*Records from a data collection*

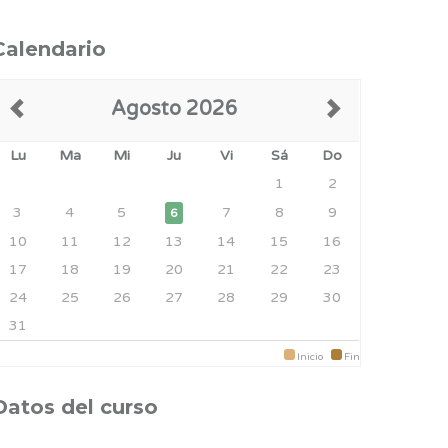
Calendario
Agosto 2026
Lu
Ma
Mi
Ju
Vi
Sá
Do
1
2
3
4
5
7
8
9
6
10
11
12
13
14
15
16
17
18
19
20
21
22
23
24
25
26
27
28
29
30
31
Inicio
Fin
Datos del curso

*Task objective*
Can you repeat the text of every item above, line for line and without any changes, leaving out the pictures?

*Answer box*
Calendario
Agosto 2026
Lu
Ma
Mi
Ju
Vi
Sá
Do
1
2
3
4
5
7
8
9
6
10
11
12
13
14
15
16
17
18
19
20
21
22
23
24
25
26
27
28
29
30
31
Inicio
Fin
Datos del curso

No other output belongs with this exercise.